Find out more at www.amecommunicate.com
When crowdfunding goes right
BrainInHead is an app developed by the Autism Diagnostic Research Centre (ADRC) – a not-for-profit company based in Southampton that helps users manage their everyday anxieties.
“BrainInHand helps users deal with potentially stressful situations in much the same way a parent or psychologist would,” says ADRC CEO, David Fry. “Those who use it are the ones needing the most support, so it serves as an extra safety net in addition to their usual team of support workers and professionals. It also monitors mood, so when anxiety levels get too high, the system alerts the user’s nominated supporter.”

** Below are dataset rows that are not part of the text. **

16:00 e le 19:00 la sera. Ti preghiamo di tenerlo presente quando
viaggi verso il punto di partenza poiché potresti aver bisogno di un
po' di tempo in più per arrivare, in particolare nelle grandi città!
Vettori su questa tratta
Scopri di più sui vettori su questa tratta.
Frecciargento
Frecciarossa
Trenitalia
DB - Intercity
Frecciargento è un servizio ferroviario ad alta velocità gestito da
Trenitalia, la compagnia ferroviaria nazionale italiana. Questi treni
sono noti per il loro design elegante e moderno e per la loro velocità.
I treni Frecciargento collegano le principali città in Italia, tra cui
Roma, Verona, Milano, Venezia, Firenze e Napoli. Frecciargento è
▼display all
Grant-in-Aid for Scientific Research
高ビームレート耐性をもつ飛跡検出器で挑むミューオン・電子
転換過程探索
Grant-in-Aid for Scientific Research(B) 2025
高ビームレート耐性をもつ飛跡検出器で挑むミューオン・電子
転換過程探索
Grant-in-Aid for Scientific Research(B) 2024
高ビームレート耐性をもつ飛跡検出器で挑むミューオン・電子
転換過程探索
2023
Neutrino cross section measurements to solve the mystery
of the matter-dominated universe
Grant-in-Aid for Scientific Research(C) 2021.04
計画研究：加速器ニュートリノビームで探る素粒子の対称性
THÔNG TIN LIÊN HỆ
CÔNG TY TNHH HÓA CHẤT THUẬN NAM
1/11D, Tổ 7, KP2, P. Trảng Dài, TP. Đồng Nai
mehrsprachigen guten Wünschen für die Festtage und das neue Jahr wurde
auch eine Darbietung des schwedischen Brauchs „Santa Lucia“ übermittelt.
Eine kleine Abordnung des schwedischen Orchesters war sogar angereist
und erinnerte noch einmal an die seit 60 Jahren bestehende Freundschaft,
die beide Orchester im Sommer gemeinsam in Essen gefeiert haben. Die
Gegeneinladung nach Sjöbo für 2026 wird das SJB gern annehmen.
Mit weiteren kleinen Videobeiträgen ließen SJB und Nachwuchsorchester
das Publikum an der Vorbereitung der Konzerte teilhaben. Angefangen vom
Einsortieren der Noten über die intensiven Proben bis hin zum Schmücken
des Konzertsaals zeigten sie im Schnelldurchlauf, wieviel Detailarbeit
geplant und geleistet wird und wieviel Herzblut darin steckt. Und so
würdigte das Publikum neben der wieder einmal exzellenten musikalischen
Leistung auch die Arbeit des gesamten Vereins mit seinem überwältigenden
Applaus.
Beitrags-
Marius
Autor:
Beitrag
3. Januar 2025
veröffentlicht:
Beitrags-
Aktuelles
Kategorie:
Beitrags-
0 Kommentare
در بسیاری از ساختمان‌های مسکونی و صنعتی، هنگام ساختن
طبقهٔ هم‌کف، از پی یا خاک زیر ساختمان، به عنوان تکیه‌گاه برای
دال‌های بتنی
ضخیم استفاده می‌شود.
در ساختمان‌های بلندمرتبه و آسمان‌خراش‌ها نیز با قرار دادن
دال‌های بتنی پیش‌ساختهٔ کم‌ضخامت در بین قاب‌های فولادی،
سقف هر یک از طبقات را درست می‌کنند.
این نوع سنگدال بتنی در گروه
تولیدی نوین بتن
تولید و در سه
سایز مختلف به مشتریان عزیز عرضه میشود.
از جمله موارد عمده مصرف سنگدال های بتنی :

The software – billed as being able to provide ‘cognitive behavioural therapy in your pocket’ – enables users to create schedules and solve daily challenges whilst monitoring their moods and anxieties. Since launching in 2013 it has been adopted by several UK schools, one county council and four NHS trusts. It is also currently being piloted by the National Autistic Society and members of Autism Alliance.
“We wanted to offer the product more widely due to the social impact it was having, so the crowdfunding was as much for participation as it was for raising money and expanding our reach,” Fry explains. The campaign ultimately led to £10,000 being successfully raised via Crowdcube in addition to the project’s £150k grant.
“Being able to support people in achieving more in education and work is a particular focus for us, [in which] BrainInHand plays a key role,” Fry adds. “It can help manage other conditions, such as obsessive compulsive disorder, generalised anxiety disorder and ADHD.”